Expansion into New Markets

Appfire is also extending its reach into the realm of business intelligence and data analytics, developing applications compatible with Tableau and Microsoft Power BI.

A portion of the recent funding will be distributed to existing shareholders, as Ward indicated. The remaining funds will be allocated to supporting continued business growth.

“We are presented with numerous opportunities for both organic and inorganic expansion,” he added. “…Sustained progress requires momentum.”

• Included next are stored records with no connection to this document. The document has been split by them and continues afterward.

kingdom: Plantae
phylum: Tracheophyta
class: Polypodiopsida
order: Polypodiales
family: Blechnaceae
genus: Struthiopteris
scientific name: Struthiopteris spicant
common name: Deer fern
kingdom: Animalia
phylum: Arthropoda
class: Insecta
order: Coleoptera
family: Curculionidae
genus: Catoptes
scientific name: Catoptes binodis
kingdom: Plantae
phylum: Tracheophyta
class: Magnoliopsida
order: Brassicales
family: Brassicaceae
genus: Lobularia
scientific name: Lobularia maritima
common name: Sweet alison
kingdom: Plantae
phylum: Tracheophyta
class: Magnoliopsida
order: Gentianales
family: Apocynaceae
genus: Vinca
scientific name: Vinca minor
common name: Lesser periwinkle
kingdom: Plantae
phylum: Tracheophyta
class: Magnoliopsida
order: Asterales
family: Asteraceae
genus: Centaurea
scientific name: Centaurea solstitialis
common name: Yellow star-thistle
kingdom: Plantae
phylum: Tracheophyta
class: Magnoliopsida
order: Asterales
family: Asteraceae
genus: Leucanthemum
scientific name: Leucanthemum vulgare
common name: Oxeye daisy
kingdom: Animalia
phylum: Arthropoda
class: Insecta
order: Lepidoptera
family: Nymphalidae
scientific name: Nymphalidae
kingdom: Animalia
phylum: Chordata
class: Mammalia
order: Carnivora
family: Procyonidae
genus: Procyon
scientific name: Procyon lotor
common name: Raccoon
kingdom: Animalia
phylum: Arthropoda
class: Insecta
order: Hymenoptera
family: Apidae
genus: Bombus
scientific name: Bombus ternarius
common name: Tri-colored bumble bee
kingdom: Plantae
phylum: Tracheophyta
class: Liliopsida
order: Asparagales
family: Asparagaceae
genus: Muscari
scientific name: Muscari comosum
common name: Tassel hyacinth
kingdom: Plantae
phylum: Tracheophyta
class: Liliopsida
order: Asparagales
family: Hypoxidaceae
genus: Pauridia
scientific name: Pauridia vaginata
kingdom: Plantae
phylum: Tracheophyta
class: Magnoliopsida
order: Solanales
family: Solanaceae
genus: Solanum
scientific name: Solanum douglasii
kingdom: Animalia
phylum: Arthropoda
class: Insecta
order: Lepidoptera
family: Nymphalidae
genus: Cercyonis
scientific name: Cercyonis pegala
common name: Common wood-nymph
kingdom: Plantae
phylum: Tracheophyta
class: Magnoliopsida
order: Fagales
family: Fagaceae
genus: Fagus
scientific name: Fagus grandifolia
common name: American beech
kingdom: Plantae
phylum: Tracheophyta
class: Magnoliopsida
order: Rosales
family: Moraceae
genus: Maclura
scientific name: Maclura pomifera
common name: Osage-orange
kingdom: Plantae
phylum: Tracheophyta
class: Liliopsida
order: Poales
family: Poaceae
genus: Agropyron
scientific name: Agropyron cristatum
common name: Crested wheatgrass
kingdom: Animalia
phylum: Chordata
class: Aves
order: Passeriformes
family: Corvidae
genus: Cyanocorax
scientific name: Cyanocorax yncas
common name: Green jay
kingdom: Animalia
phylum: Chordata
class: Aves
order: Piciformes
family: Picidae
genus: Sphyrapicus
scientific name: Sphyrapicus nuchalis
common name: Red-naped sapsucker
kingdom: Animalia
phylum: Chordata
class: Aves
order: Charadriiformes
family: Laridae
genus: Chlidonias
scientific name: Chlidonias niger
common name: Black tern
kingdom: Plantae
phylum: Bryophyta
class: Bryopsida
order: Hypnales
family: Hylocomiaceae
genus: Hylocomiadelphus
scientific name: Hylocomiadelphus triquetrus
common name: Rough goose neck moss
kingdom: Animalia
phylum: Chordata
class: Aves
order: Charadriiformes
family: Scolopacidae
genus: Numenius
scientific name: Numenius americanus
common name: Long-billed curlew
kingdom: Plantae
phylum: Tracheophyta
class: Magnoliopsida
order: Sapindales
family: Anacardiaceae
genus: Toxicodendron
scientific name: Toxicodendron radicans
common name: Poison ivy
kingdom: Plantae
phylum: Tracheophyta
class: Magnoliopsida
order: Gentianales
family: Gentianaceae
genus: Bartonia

Michael Libert, a principal at TA Associates, mentioned that his firm had been closely monitoring Appfire’s development “for a considerable period.” He emphasized that the company’s applications are user-friendly, requiring minimal training, which allows customers to quickly enhance productivity “at a low cost,” driving further adoption and facilitating “a robust land-and-expand strategy.”

“We were particularly impressed by the company’s strong business model, notable organic growth, and recent strategic acquisitions,” Libert shared with TechCrunch.